> [Objective 1]: Write out everything in the listing from the line containing "From a real-world perspective, is white glossy cabinet at center" down to the end of the listing, unchanged.

> [Document text]:
+ + +

"The Oldie is an incredible magazine - perhaps the best magazine in the world right now" Graydon Carter, founder of Air Mail and former Editor of Vanity Fair

Subscribe to the Oldie and get a free cartoon book

Subscribe

David Cameron - the comeback. By Harry Mount

Blog | By Harry Mount | Nov 13, 2023

Revenge is sweet. After being succeeded by Theresa May, Boris Johnson, Liz Truss and Rishi Sunak, Cameron is back. By Nick Garland

David Cameron has been appointed Foreign Secretary. His memoirs are full of juicy revelations – of his disgust at 'appalling' Michael Gove and Boris Johnson; of Silvio Berlusconi's rude jokes; and Alan Clark's snobbery. But there is a strong note of regret, says his cousin Harry Mount

Did David Cameron have to hold a referendum?

That’s the haunting, mournful question that echoes through his autobiography.

The book is 732 pages long and there is plenty of good stuff on his premiership, his childhood and his family. But it is the referendum that Cameron comes back to, again and again. He was going to call the book Decisions. A better title would have been Decision.

+ + +

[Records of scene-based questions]
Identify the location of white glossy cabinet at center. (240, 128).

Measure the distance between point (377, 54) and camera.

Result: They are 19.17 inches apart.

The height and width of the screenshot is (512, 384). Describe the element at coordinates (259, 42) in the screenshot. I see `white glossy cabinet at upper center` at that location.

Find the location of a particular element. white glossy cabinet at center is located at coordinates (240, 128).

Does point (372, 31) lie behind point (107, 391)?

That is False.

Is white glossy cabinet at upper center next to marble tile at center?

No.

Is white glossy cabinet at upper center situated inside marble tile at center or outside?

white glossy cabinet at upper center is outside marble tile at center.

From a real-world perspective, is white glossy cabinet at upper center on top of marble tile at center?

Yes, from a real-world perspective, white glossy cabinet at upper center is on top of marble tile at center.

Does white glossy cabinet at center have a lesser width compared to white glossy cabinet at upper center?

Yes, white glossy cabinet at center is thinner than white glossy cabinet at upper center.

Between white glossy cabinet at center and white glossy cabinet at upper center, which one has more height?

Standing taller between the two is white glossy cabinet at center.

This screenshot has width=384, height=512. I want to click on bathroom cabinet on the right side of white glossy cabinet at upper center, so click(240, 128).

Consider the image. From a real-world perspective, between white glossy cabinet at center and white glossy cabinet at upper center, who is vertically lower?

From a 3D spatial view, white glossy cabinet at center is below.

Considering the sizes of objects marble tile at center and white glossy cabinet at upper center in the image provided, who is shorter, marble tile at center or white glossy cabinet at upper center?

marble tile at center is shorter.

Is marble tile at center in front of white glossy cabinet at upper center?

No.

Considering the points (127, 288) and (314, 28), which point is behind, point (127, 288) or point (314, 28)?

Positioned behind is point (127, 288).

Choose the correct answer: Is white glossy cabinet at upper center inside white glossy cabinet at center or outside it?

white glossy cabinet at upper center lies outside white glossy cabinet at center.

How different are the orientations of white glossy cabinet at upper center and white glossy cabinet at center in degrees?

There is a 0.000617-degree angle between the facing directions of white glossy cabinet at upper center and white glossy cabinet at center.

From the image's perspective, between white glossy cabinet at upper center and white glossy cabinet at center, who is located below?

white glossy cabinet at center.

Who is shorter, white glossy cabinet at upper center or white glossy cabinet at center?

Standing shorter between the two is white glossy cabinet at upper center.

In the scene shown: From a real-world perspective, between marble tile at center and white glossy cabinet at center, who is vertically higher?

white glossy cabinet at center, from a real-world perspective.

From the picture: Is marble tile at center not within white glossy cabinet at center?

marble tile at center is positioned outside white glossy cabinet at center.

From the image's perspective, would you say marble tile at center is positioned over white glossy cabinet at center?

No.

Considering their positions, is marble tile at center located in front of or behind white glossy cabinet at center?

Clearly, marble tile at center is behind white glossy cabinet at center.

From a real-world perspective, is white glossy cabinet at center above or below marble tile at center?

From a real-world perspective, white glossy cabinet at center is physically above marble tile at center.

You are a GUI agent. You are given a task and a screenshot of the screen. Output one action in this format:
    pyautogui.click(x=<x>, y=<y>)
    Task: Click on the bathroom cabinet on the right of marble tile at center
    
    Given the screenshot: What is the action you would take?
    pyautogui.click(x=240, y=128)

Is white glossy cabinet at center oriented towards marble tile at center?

+ + +

> [Objective 2]: In the blog post about David Cameron, why would Decision have been a better title for his memoirs than Decisions?

> [Full answer 1]:
From a real-world perspective, is white glossy cabinet at center above or below marble tile at center?

From a real-world perspective, white glossy cabinet at center is physically above marble tile at center.

You are a GUI agent. You are given a task and a screenshot of the screen. Output one action in this format:
    pyautogui.click(x=<x>, y=<y>)
    Task: Click on the bathroom cabinet on the right of marble tile at center
    
    Given the screenshot: What is the action you would take?
    pyautogui.click(x=240, y=128)

Is white glossy cabinet at center oriented towards marble tile at center?

> [Full answer 2]: The book covers his premiership, childhood and family, but the referendum is what Cameron returns to again and again. The whole book centers on that single decision.